[[ Selected text open ]]

It raises fundamental questions about this administration’s ability to lead and govern effectively and get any legislation through Congress. The question of what will happen to healthcare reform now is murky enough. Trump has refused to take ownership of the debacle, predicting that Obamacare will now “explode, and it’s not going to be pretty” and that when the system collapses the Democrats will come crawling to him with pleas for a bipartisan deal – “a very, very good bill”, he asserts.
It is worrying enough that a president should present himself as a passive observer of the collapse of a key part of his own country’s healthcare arrangements. But the affair also casts grave doubt on the Republicans’ other planned major reform – the massive tax cuts that equity markets are relying on to deliver a boost to US growth, and an overhaul of the entire tax system.
What do they want to do?
They want to overhaul and simplify the tax code (a mammoth undertaking); cut income-tax rates (easier); and slash corporation tax from 35% to 15% (if you believe Trump’s campaign promises), or to something more like 20%-28% (to judge from figures being bandied about this week).
The trouble is, to make these plans deficit-neutral (as is required to get them through Congress quickly under “budget reconciliation” rules), the administration was relying on $1trn in savings from repealing Obamacare. They also depended on a Ryan-backed plan that now also seems increasingly unlikely to gain support – the “border adjustment tax”, which is a euphemism for a 20% goods import tax, that was expected to raise another $1trn over a decade.
The tax would damage importers and boost domestic production of exports – but it has been slammed as anti-consumer and inflationary by big US businesses (such as Walmart), and is opposed as anti-business by the same Freedom Caucus Republicans who shot down the healthcare reforms.
What does it mean for investors?

[[ Selected text closed ]]
[[ Source material open ]]

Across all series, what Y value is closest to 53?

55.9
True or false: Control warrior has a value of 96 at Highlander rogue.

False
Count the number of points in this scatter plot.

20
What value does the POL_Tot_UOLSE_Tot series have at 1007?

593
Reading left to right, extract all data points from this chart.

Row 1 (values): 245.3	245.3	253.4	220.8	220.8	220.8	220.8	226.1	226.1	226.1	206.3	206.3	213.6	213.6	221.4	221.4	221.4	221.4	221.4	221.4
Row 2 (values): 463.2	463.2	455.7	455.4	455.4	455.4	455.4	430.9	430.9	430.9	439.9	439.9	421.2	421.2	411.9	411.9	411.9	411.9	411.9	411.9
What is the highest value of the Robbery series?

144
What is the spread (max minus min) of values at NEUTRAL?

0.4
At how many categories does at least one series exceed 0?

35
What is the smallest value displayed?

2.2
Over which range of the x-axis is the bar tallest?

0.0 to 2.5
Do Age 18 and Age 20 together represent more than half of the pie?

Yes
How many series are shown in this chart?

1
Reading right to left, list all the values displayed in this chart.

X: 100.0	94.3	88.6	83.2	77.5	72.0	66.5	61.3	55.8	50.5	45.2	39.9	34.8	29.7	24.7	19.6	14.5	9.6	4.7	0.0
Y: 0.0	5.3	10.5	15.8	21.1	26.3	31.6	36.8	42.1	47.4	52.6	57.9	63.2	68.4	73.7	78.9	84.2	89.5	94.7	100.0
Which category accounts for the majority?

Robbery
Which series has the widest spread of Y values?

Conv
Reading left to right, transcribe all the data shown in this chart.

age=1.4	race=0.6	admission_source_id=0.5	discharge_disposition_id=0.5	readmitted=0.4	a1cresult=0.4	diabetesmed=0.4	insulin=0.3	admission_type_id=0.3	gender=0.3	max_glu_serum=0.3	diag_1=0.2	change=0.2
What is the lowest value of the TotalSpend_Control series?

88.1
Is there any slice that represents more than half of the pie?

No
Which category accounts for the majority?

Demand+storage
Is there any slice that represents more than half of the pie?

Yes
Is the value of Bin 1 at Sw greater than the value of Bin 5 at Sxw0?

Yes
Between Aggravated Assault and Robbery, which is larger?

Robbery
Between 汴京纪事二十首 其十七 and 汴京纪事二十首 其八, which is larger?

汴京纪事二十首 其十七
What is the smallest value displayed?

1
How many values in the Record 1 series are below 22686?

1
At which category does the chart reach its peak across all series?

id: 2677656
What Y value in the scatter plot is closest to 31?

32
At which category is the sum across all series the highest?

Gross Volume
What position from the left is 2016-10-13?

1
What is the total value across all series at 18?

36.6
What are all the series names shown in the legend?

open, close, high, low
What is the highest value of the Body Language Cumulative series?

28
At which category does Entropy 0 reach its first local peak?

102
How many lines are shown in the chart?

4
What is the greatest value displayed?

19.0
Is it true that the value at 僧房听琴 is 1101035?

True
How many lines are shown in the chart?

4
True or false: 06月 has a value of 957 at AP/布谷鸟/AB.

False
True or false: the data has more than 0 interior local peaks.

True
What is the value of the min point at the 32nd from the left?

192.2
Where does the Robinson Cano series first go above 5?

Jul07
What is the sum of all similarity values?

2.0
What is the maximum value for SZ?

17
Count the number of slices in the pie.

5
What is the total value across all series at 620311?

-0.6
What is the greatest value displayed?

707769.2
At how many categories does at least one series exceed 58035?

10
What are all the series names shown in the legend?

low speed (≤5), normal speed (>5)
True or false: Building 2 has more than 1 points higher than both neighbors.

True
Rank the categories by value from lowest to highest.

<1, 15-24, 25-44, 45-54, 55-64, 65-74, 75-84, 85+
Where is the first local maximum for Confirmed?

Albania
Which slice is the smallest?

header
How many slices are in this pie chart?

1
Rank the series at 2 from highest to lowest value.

[[ Source material closed ]]

Carry on the text about the Trump administration's healthcare and tax plans, picking up after its last line. These items were taken from a separate source.

The risk is that the “Trump trade” that has pushed markets higher since his election in November will run out of steam if he proves unable to enact his agenda of tax cuts and infrastructure spending. Optimistic equity investors so far seem willing to bet that the healthcare mess will be a wake-up call for his administration, pushing it towards a more measured, bridge-building approach.
Goldman Sachs analysts, for example, argue that “prospects for tax reform are still good”; they expect corporation tax cuts and “incremental tax reforms” by early next year. Steven Mnuchin, the US Treasury secretary, reckons that tax reform will be “much more straightforward” than healthcare. If that proves to be complacent or even hubristic thinking, markets could be hit very hard indeed.
A lame duck president?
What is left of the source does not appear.